Eine wahre Fundgrube für Kuriositäten sind auch Mietverträge. So wurde einem Mieter in Esslingen untersagt, in der Badewanne Wäsche zu waschen und in der Wohnung Pfennigabsätze zu tragen. Mehr noch: "Ausdrücklich wird darauf hingewiesen, dass kein feines Klopapier verwendet wird, wegen der Verstopfungsgefahr des Abflusses." Fast überflüssig, darauf hinzuweisen, dass diese Klauseln ebenso ungültig sind, wie ein Passus, worin ein anderer Vermieter in Mühlhausen seinem Mieter - nach offenbar schlechten Erfahrungen mit dem Vormieter - verbieten wollte, die "Unterstützung des Mietervereins bei Problemen des Mietrechts" wahrzunehmen. Probleme seien vielmehr ausschließlich im gegenseitigen Einvernehmen zu klären. Das ließ sich aber wohl erkennbar nicht herstellen. Der Mieter erhielt eine Heizkostenabrechnung und stritt sich mit dem Vermieter über deren Richtigkeit. Der Vermieter kündigte wegen Eigenbedarfs - wie beim Vormieter.
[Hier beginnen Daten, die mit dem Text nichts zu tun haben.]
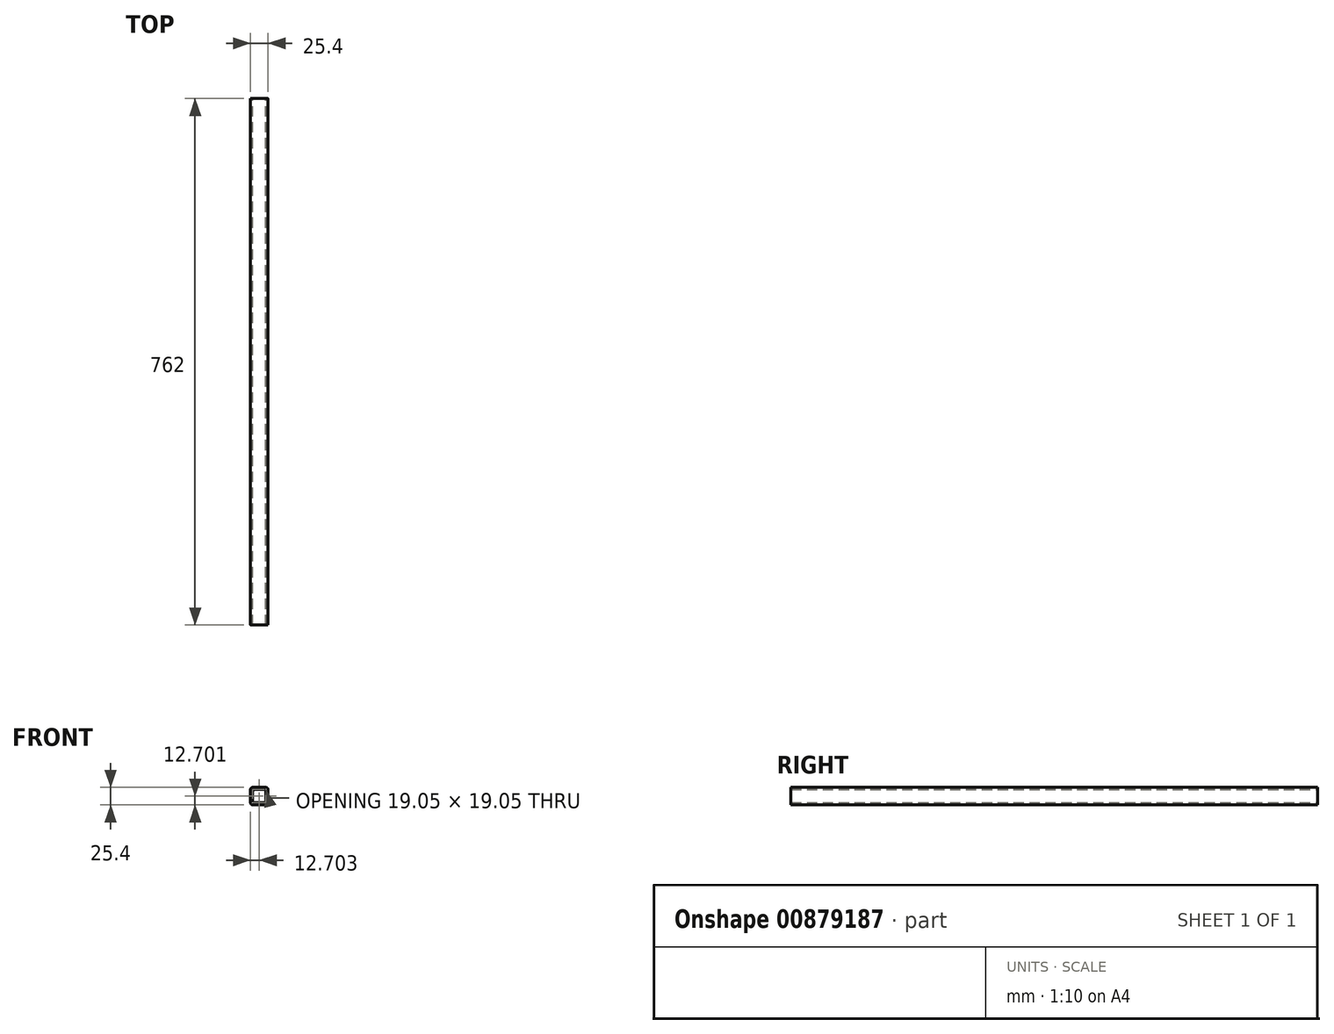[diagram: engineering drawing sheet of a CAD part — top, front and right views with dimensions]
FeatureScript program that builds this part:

In Wuppertal zeigte eine Amtsrichterin durchaus Verständnis für die Bedürfnisse eines Mannes. Ein Ehepaar fühlte sich derart durch dessen Urinieren gestört, dass es dem Mann Selbiges im Stehen untersagen lassen wollte. Die Richterin: Dem Mieter Vorschriften zu machen, welche Technik er beim Urinieren zu nutzen habe, sei ein abzulehnender Eingriff in dessen Intimsphäre. Toilettenbenutzung sei zwangsläufig mit Geräuschen verbunden. Doch seien Lebensäußerungen in einem hellhörigen Haus am besten "mit Gelassenheit" zu ertragen - der Mann durfte weiterhin stehend pinkeln.

In einem anderen Fall war in einem Mietvertrag geregelt, dass die Zustimmung zur Tierhaltung nur dann verweigert werden dürfe, wenn von dem Tier Belästigungen für andere Hausbewohner zu erwarten seien. Gegen diesen Passus habe eine Mieterin in Köpenick verstoßen, meinte ein Vermieter und wollte, dass sie sich von ihrem Hausschwein trenne. Die Richter aber entschieden, dass ein Mieter durchaus berechtigt sei, in seiner Mietwohnung ein Schwein zu halten, wenn es seit zwei Monaten im Treppenhaus nicht mehr nach Schwein stinke. Der Mieter habe in diesem Fall gar einen Anspruch auf Zustimmung des Vermieters auf Schweinehaltung.

Ganz und gar nicht närrisch, sondern verantwortungsbewusst verhielt sich ein anderer Richter - wenngleich das Ergebnis schon ungewöhnlich ist: Er lehnte sich in einem Fall als Gericht selbst ab. Der Grund: Der Beklagte im Mietrechtsverfahren war sein eigener Vermieter. Das lasse "zumindest die Möglichkeit nahe liegen, der Richter werde den Parteien nicht völlig unbeeinflusst gegenüberstehen", erkannte - wohl nicht zu Unrecht - das Landgericht Berlin.